While some college-bound students are concerned about what clothes they plan to wear on the first day of class or what items to bring to decorate their dorm rooms, Khyya Ford, Liana Castro-Torres, and Alexianie Negron are discussing more pressing issues.
The three first-generation college students are more concerned with things like code-switching, being accepted, and wondering if graduating at the top of their William Bodine High School Class for International Studies is enough.
For Castro-Torres, the question is complicated: “What if we go down there and they don’t like how we talk or how we act?”
Castro-Torres worries despite being named a Gates Finalist and earning a 4.42 GPA and the Full International Baccalaureate Diploma while at Bodine, it might not be enough.
Liani Castro-Torres graduated with a 4.42 Weighted GPA. She also earned the Full International Baccalaureate Diploma and will attend the University of Chicago in the fall. (School District of Philadelphia)
The incoming freshman at the University of Chicago is nervous that she won’t fit in.
“I’m pretty nervous,” she said. “Growing up and being raised in Philadelphia is a whole different experience, so it’s like do we have to code switch the entire time that we’re there? I was like, are they going to accept us for who we are, or do I have to pretend to be someone we’re not?”
Castro-Torres seems confident but nervous.
“I don’t want to do that,” she giggled as she nervously raised the issue the other girls had also asked at one point in their lives.
Am I enough?
Negron is also a Gates Finalist and graduated with a 4.39 GPA. She says her biggest fear is not schoolwork but being accepted when she starts Stanford in the fall.
“I was curious how people would respond because of my personality and because of where I come from,” she said.
Alexianie Negron graduated with a 4.39 Weighted GPA and was accepted to Stanford. (School District of Philadelphia)
Both Castro-Torres and Negron admit their parents never attended college, and both had a father who was incarcerated at some point during their lifetime.
Castro-Torres says her family moved here from Puerto Rico and her father never finished high school.
For them, growing up and succeeding in school was about not becoming a statistic.
Negron says she realized early on, that education was a way out. “A lot of my family never made it to where I’m at right now, and it’s been a repeated cycle. Me pushing myself and making it to where I am now and still moving forward, it’s setting a new tone and inspiring others to move in the same path.”
For Ford, it’s also about proving herself. She played varsity softball at Bodine and graduated with a 4.19 GPA.
Despite her athletic and scholastic achievements, she’s also worried about being able to compete academically as she attends Swarthmore College.
“Many people come from different educational levels and have different access to education, I’m worried that I’m already behind and college hasn’t even started yet,” Ford said.
Kyyia Ford had a 4.19 Weighted GPA and will attend Swarthmore College. (School District of Philadelphia)
The academic competition for college students can be grueling and competitive.
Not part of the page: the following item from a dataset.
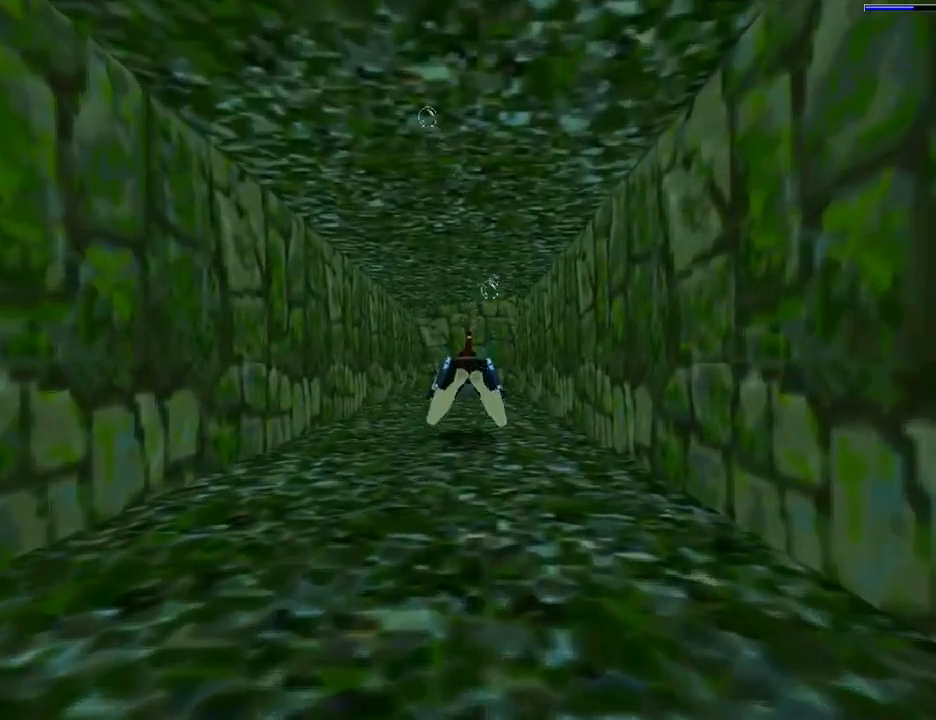
{"buttons": ["SQUARE"], "left_stick": "center", "right_stick": "center", "events": []}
Ford says she believes it’s even more difficult when you’re going against other students who had more resources available to them in high school. She shared her concerns about learning with students who graduated from higher-performing schools from around the world.
“Not that Bodine didn’t prepare me, but as a Philadelphia school system, I think it’s very behind education-wise,” Ford said.
But their story is similar to hundreds involving students like them.
Students question whether a society that encourages young hopefuls to attend top-tier higher education institutions, but has low expectations that the impoverished students really belong, will be able to provide the necessary funding and resources needed for them to succeed.
“I think different states have provided different opportunities and different resources for students, so I’m afraid that my best is somebody’s worst,” says Ford.
Despite their concerns, the three seniors have exceeded what was expected of them, and have overcome obstacles both at home and at school to graduate at the top of their class.
But they’re not alone.
Estrellita Ramirez-Arboleda had a 4.33 GPA and will attend Haverford College. (School District of Philadelphia)
The school district says fellow Bodine graduate Estrellita Ramirez-Arboleda had a 4.33 GPA and will attend Haverford College in the fall, and Kaila Randolph-Mitchell was accepted to New York University and earned a 4.37 GPA.
It’s the first time in the school’s history this many graduates have received scholarships to universities with low college acceptance rates.